• [Written task]: According to the Project Peat page below, which other Landscape Partnership is given as an example of involving artists, and with which artist did it work?

• [Page excerpt]:
·····

Friday, November 23, 2018

Project Peat


Kerry Morrison – socio-ecological artist


As part of the peat restoration work on Pendle Hill Summit, throughout 2018 and 2019 artist Kerry Morrison will be researching and developing creative ways to highlight the value of peat and engage local communities in deepening understanding around peat restoration.

Kerry is particularly interested in the parallels that can be drawn between the process of peat restoration and textiles: the knitting of the landscape, the repairing and stitching together of the hill. A performance involving local people and groups in early 2019, finishing off the restoration works, will further explore these links.

This research will inform a socially engaged interdisciplinary art and ecology project in 2019. There will also be two Peat Art and Ecology Conferences that join up this work with other Landscape Partnerships that have involved artists nationally, for example, Galloway Glens, working with artist Kate Foster.


PEAT

A blanket over the hill
Locking in carbon
Supporting wildlife
Holding in water

PEAT

In a broad brush stroke  












peat is a type of soil


a covering of earth
formed over decades and centuries and millennia
from decaying plant life
in particular, sphagnum moss species
strands clumped together
forming deep pile cushions



























(Some Sphagnum Species, drawings by Kate Foster 2015)

·····

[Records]
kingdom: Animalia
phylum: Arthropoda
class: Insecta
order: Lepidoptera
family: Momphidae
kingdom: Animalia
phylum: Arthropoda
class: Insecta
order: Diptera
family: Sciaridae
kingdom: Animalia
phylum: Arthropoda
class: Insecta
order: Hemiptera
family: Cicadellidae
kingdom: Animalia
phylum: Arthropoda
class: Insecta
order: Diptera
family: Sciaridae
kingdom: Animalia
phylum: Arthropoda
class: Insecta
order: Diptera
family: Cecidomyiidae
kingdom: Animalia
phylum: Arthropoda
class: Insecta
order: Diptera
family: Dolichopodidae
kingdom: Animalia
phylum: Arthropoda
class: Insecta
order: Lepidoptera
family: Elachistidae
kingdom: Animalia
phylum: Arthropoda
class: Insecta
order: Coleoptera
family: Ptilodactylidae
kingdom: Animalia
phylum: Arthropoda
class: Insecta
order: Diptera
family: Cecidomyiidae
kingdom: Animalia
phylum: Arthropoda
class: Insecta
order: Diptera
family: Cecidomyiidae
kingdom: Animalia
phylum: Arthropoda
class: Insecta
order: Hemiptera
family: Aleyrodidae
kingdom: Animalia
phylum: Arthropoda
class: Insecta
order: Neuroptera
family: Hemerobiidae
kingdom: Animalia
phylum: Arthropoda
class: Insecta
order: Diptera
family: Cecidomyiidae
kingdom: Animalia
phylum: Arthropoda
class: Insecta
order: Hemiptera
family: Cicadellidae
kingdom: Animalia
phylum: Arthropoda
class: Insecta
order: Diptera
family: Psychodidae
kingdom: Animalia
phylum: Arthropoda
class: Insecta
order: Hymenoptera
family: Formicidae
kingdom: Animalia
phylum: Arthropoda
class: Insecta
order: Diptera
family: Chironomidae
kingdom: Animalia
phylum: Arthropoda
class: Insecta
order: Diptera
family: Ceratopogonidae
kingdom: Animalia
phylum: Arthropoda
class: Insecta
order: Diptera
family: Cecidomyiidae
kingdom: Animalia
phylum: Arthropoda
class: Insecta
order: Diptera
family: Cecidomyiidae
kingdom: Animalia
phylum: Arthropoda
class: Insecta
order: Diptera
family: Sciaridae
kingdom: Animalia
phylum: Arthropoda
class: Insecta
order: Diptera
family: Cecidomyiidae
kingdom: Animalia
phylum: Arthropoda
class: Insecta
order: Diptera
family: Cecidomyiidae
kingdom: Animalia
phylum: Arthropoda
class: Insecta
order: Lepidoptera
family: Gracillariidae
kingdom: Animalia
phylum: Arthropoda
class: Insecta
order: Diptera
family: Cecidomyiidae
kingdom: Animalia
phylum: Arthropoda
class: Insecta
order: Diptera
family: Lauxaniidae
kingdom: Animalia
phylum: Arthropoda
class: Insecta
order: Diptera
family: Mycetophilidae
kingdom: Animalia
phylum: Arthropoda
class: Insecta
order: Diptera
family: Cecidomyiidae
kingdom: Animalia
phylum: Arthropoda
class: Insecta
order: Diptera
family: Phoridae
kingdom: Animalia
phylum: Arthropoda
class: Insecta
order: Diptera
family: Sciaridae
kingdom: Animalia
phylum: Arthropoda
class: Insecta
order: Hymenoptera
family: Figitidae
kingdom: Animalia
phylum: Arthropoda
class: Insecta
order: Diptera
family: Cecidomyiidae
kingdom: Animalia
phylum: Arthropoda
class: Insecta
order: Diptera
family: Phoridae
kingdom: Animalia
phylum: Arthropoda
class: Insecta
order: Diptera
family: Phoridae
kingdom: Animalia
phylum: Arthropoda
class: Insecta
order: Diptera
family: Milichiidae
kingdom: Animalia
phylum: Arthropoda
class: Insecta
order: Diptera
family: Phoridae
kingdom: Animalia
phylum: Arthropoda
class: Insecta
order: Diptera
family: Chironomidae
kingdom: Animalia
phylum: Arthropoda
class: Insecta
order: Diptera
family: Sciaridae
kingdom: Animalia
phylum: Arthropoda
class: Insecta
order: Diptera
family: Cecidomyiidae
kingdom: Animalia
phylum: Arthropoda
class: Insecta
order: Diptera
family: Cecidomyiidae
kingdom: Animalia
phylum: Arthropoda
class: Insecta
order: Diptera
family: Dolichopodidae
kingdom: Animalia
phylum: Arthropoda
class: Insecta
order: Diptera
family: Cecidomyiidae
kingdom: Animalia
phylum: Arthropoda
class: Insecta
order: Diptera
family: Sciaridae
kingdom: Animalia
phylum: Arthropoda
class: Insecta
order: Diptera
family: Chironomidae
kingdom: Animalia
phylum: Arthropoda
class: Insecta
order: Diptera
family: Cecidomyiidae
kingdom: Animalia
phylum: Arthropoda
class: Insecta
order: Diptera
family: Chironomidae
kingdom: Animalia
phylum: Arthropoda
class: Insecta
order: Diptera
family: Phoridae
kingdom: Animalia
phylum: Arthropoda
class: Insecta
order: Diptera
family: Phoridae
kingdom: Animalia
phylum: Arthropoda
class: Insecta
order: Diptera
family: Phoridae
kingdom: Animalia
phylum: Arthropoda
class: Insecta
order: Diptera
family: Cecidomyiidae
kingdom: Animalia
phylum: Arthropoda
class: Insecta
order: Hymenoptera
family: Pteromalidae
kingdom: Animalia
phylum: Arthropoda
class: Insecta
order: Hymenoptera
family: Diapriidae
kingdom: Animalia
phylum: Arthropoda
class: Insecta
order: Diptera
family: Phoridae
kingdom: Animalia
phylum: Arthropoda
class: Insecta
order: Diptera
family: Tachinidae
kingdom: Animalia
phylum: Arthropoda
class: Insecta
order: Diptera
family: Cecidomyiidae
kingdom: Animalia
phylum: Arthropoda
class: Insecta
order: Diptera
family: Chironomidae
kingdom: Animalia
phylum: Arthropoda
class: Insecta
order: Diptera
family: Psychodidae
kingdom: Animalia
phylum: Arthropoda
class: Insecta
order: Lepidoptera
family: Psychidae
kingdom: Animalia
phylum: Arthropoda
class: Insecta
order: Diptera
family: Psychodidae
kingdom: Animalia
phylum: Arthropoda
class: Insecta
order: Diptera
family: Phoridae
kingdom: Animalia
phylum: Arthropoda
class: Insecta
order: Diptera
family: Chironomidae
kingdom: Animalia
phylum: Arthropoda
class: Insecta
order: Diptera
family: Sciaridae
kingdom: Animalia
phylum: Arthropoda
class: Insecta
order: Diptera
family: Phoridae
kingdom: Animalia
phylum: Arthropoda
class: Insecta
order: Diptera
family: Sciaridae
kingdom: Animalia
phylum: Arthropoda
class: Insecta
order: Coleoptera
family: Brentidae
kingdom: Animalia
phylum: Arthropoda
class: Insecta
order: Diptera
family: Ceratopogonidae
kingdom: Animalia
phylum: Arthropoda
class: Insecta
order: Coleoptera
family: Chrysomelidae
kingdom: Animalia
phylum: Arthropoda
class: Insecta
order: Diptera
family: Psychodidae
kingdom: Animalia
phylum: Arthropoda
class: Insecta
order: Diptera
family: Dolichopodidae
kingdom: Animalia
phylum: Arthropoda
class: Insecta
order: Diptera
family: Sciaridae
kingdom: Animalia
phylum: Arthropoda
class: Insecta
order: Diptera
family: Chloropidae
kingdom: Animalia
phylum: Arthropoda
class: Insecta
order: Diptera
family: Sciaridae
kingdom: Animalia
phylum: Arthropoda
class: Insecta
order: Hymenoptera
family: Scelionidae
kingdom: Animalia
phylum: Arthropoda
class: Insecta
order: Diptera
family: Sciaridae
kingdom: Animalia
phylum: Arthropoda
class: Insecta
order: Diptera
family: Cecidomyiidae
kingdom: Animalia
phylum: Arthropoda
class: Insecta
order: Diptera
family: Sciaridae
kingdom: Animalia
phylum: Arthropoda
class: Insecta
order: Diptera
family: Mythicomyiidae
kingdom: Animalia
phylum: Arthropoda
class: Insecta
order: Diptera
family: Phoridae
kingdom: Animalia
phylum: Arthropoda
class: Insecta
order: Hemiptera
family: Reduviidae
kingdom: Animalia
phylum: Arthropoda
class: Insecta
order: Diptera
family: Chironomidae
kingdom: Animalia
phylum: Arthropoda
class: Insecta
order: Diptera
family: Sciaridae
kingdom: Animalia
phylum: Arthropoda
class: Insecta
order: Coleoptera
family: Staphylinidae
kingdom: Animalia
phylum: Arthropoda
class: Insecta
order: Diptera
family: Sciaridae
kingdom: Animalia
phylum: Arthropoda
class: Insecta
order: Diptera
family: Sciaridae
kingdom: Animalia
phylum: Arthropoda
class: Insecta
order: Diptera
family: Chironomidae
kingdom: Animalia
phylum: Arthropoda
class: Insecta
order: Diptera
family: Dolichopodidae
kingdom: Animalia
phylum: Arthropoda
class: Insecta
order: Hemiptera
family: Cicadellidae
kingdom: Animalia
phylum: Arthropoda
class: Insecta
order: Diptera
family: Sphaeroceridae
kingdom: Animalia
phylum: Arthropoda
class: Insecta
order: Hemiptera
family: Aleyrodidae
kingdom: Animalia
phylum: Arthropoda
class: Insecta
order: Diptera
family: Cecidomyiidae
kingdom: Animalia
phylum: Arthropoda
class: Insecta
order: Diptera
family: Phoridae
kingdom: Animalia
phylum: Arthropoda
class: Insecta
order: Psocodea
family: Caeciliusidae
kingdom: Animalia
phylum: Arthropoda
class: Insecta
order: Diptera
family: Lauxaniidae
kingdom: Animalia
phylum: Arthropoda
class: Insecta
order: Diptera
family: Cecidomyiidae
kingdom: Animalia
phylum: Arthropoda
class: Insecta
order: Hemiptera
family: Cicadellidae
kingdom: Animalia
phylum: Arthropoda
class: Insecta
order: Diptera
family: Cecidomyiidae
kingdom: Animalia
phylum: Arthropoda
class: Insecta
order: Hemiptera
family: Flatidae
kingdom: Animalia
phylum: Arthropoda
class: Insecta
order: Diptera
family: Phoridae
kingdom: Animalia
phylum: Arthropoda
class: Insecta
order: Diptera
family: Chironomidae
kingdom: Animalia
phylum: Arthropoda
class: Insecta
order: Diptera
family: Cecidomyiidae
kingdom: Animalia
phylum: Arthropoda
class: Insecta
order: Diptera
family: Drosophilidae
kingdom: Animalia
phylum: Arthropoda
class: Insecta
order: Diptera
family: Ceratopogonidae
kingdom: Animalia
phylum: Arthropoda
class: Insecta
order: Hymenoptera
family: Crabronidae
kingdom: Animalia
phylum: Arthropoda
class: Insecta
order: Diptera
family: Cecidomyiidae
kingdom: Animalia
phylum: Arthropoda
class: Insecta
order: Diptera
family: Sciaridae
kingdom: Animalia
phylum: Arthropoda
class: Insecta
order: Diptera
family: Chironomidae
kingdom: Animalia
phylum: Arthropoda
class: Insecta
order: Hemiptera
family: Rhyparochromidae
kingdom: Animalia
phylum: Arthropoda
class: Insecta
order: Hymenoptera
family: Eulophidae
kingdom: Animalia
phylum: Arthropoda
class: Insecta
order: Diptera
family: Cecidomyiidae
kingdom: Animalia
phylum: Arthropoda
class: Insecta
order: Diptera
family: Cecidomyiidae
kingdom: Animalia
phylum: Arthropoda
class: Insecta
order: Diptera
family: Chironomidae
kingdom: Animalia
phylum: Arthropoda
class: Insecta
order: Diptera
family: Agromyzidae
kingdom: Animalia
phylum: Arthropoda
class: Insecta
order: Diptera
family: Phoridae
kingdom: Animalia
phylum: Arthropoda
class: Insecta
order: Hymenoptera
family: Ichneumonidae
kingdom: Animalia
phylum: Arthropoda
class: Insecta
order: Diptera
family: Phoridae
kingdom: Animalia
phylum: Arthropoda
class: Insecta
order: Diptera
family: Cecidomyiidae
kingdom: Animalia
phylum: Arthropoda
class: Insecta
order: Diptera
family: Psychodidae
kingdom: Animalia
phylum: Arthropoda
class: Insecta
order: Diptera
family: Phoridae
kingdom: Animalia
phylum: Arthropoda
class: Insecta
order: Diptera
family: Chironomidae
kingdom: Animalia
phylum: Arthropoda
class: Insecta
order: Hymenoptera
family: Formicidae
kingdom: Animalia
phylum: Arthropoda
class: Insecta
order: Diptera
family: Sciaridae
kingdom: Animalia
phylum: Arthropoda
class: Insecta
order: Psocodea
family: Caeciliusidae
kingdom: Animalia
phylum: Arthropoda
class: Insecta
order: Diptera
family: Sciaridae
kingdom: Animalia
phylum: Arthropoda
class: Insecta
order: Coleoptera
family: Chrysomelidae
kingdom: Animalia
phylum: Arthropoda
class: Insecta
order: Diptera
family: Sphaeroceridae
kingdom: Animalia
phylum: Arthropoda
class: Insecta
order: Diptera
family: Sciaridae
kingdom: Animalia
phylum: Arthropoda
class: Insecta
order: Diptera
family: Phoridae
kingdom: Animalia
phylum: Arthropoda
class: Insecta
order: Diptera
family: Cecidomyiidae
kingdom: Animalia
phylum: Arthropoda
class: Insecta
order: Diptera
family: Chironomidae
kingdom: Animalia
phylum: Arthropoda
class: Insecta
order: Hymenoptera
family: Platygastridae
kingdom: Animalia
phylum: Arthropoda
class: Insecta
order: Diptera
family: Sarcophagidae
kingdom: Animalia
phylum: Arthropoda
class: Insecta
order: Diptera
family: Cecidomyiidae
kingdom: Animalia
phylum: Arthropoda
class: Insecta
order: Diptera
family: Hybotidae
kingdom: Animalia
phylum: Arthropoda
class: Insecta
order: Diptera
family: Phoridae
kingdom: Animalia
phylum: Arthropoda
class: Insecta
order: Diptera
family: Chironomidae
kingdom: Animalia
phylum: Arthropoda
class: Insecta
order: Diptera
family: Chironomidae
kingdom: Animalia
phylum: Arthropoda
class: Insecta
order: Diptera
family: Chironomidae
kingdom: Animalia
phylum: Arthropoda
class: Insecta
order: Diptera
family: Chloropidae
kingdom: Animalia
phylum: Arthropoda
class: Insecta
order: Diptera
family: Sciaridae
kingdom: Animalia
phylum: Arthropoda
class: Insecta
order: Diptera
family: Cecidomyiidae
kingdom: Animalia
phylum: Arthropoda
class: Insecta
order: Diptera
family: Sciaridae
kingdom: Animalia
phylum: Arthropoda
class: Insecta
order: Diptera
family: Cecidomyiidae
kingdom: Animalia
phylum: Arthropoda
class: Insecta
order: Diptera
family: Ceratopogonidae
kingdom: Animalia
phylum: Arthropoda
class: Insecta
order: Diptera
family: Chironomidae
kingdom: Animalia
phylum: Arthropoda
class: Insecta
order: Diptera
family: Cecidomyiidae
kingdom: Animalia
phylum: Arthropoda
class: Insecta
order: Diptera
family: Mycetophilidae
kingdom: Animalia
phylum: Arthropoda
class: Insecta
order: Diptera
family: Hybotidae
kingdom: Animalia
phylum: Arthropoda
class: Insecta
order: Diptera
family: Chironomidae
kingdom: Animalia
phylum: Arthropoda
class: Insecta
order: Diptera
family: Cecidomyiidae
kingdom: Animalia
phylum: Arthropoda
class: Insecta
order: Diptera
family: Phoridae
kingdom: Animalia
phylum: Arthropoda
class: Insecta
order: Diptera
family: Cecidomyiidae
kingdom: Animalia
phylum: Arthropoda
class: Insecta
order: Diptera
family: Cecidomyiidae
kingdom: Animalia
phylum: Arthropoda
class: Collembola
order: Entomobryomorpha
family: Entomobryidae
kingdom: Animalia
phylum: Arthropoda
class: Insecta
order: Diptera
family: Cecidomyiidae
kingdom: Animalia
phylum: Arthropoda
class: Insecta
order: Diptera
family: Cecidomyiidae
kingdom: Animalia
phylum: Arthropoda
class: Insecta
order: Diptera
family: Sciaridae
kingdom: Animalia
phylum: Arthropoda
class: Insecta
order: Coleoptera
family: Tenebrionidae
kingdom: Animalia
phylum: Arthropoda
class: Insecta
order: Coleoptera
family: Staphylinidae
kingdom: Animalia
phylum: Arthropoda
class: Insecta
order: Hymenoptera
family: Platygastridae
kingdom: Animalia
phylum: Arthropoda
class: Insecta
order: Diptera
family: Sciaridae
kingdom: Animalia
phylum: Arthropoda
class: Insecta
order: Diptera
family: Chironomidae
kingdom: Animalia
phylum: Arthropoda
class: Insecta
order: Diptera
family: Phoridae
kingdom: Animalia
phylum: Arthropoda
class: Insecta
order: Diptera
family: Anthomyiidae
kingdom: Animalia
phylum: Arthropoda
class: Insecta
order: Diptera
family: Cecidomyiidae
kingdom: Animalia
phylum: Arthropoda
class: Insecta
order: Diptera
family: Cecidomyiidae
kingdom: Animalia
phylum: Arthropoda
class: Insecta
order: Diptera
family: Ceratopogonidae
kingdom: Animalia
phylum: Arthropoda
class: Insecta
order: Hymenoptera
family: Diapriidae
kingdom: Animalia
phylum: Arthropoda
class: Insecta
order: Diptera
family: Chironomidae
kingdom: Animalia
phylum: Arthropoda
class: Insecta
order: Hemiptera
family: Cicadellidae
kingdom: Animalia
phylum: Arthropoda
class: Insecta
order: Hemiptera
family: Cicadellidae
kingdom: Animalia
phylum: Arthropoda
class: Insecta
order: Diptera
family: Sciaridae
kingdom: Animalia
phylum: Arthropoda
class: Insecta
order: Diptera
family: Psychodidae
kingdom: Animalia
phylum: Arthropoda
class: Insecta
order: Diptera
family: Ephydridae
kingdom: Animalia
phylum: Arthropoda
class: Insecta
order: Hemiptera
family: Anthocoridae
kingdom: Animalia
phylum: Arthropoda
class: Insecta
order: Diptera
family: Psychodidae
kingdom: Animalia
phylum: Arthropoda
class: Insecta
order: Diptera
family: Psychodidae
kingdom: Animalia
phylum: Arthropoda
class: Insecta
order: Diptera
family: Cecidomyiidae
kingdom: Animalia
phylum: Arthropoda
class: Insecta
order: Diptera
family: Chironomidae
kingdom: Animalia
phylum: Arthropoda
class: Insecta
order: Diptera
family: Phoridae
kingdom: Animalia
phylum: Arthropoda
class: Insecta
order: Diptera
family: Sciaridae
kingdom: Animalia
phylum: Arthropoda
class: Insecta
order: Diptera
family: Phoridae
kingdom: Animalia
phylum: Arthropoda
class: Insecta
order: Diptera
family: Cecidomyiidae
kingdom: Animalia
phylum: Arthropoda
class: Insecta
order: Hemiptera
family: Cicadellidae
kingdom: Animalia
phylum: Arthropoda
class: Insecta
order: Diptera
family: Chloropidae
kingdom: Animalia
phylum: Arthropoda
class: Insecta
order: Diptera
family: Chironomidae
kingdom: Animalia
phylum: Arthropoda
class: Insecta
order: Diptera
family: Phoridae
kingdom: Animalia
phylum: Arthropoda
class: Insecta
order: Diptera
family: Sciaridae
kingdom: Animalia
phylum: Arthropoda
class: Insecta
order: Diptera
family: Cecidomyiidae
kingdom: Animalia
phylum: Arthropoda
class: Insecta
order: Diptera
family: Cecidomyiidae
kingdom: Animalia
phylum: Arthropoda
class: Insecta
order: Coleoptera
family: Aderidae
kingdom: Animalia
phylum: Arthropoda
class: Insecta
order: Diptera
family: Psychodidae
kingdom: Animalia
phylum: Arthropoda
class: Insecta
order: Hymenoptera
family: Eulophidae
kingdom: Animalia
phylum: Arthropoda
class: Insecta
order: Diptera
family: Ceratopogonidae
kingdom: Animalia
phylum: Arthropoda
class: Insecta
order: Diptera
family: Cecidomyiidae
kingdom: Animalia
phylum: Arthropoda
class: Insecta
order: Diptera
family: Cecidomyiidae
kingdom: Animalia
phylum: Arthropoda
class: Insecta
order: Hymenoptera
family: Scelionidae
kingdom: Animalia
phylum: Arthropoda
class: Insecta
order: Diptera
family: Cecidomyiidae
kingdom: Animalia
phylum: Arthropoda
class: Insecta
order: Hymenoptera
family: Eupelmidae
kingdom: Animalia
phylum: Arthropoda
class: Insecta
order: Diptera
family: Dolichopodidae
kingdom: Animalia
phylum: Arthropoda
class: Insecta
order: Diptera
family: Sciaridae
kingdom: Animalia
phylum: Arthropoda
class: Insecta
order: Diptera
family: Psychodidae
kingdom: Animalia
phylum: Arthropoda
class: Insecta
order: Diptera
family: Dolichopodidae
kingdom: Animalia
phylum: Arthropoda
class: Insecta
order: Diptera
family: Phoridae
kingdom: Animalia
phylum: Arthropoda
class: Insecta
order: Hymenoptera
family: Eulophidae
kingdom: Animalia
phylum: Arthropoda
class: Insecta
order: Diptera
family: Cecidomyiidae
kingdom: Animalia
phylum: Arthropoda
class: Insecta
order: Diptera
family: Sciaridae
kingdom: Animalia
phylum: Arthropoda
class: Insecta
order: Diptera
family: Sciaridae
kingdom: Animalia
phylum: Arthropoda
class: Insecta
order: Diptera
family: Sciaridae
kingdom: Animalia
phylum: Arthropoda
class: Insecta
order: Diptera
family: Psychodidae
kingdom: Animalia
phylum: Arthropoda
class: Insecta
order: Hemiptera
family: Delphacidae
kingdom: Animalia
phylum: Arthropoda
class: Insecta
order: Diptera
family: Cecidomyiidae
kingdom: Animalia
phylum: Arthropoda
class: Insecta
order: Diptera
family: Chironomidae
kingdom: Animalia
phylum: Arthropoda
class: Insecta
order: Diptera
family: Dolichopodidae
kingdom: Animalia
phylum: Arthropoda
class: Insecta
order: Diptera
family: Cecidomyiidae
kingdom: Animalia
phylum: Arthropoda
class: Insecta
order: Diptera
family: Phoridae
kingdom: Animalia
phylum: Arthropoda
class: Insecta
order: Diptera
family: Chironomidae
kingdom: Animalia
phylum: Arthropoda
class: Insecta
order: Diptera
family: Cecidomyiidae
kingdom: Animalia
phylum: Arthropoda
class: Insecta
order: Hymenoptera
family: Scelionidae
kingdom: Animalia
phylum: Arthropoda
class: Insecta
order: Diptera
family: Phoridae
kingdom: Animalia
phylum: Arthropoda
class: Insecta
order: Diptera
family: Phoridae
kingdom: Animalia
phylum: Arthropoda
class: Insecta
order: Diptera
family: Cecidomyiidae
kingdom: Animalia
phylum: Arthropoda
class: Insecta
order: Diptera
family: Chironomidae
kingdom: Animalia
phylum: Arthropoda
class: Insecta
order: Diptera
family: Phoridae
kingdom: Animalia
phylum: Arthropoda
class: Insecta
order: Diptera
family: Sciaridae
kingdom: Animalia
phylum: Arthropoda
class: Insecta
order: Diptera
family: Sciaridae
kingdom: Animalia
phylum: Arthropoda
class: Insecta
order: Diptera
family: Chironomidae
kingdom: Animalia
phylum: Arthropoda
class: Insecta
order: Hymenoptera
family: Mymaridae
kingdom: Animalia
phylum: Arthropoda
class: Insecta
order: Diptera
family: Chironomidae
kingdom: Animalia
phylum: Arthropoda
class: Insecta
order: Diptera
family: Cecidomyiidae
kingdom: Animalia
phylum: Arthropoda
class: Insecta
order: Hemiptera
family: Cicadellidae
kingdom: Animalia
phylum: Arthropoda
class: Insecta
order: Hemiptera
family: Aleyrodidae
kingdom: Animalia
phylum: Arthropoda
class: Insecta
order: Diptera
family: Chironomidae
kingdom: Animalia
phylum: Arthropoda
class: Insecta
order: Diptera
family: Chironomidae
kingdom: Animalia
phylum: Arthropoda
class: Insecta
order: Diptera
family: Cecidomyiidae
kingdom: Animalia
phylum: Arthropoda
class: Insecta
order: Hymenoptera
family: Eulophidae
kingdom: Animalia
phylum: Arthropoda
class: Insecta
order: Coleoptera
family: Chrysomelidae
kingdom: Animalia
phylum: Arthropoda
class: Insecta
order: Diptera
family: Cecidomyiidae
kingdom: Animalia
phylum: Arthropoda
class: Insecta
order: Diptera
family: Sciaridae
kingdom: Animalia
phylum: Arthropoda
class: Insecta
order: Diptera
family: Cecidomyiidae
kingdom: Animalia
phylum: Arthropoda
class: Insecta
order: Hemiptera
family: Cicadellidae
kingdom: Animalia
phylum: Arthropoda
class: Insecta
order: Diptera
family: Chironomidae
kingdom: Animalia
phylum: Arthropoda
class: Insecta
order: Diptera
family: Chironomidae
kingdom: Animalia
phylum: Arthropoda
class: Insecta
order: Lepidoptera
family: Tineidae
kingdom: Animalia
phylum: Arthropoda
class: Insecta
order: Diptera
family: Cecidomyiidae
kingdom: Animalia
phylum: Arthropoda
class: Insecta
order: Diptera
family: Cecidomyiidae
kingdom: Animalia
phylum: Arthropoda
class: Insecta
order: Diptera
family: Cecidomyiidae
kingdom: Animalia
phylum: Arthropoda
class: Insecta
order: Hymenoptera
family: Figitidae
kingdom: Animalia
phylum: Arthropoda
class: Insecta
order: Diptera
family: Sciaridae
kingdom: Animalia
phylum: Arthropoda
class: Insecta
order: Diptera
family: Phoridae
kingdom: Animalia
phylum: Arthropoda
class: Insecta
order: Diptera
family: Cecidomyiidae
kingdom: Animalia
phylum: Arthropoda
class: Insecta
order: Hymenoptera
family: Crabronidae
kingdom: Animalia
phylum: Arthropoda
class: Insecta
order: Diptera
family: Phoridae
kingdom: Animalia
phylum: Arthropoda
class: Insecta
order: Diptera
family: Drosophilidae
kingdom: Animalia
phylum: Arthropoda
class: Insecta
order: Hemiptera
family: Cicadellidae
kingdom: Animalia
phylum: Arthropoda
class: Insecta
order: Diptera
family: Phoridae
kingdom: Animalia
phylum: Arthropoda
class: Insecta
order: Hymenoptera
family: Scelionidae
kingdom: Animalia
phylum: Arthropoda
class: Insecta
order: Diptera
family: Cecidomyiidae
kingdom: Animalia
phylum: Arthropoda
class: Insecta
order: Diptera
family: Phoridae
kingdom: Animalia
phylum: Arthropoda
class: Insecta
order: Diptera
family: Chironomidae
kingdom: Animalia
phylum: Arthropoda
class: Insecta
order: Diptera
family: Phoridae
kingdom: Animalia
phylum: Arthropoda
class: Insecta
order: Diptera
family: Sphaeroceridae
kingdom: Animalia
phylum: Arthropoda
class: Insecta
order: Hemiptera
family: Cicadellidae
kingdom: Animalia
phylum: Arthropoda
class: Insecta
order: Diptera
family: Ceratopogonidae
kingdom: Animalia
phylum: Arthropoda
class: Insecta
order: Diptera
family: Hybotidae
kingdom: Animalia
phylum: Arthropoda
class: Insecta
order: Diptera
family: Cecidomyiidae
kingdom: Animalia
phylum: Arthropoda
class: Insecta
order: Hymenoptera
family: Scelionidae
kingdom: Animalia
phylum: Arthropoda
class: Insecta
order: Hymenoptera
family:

·····

• [Result for this exercise]: Galloway Glens, working with artist Kate Foster.